Bob was from Livingston, where he lived with his parents, his twin sister and little brother. During the Great Depression, he came to Crossville at the age of 10, sent to live with his childless Uncle Joe and Aunt Ruth. They raised Bob like their own, sent him to school and had him work on their farm Silver Springs Farm on Old Jamestown Hwy., raising beef cattle. 

Bob attended school in Crossville up until he was a junior and then he attended the Tennessee Military Institute in Sweetwater, TN. He then attended Tennessee Wesleyan University’s pre-pharmacy program, before getting his degree in pharmacology from University of Tennessee-Memphis in 1952. 

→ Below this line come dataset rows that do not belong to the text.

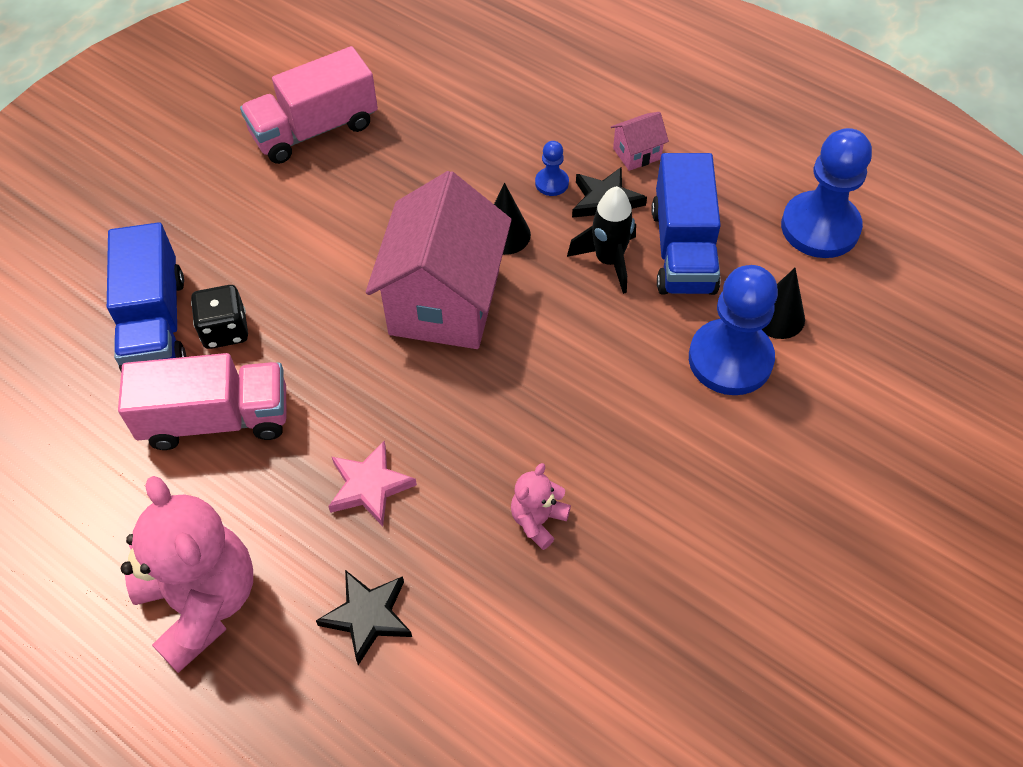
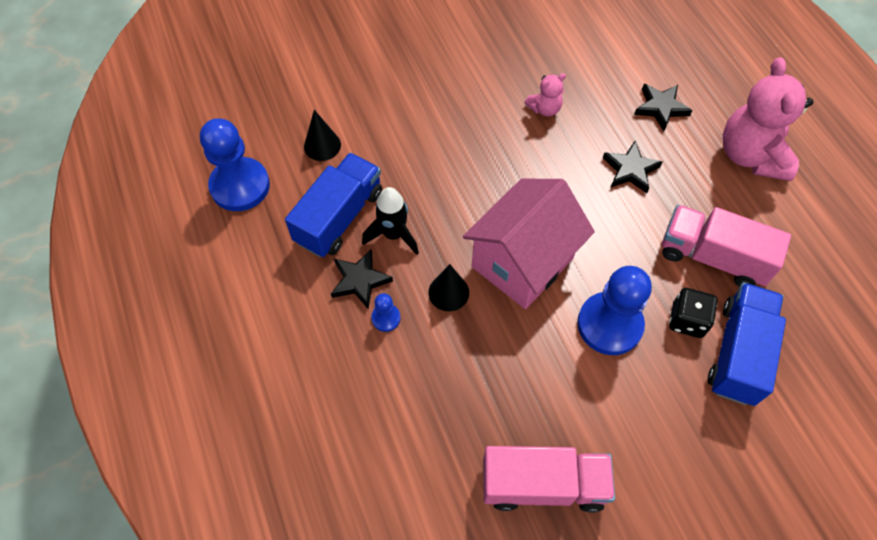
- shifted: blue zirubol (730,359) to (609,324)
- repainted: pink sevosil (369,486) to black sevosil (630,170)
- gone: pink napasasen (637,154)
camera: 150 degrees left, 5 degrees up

Bob was an avid UT Volunteers fan and supported them as much as he could. He went to countless UT ballgames and never missed a home game in several decades. 

Bob and his cousin, who was at dental school in Memphis at the same time he was in pharmacy school there, would leave on a Friday, drive to Knoxville, go to the ballgame and drive back for school.

“That’s how dedicated he was to UT,” Jim said. “Avid is putting it mildly.”

“As soon as I could walk, he drug me up there to every football game, without fail,” Beth said.  

He married Mary Lou Gates in July 1955, and welcomed two children, Jim and Beth.  

Beth said when she was very young, Bob and fellow pharmacist John Smith would take calls from the hospital to provide medications after hours because the hospital did not have a 24-hour pharmacy. 

“He did that for anybody. He never really turned anybody away,” she said. Thinking of her sweet father’s generous heart, she cried as she said, “And if they couldn’t pay for it he’d charge it to them, and he might have gotten paid, he might not have. It didn’t matter to him.”

He is survived by his wife of 67 years, Mary Lou Mitchell; son Jim Mitchell (Jacquie); daughter Dr. Elizabeth Petty (Jim); grandchildren, Elizabeth Grace Petty (Colton), Robert Alexander “Alex” Petty, Marissa Ava Van Kley (Kent) and James Dewey Mitchell; brother Richard “Ossie” Mitchell (Ruth); and nephews Scotty Mitchell, Mark Mitchell and Andy Mitchell.

Funeral services will be held on Sunday, March 5, 3 p.m. at Bilbrey Funeral Home with burial to follow at Green Acres Memory Gardens. The family will receive friends from 1-3 p.m. prior to the service.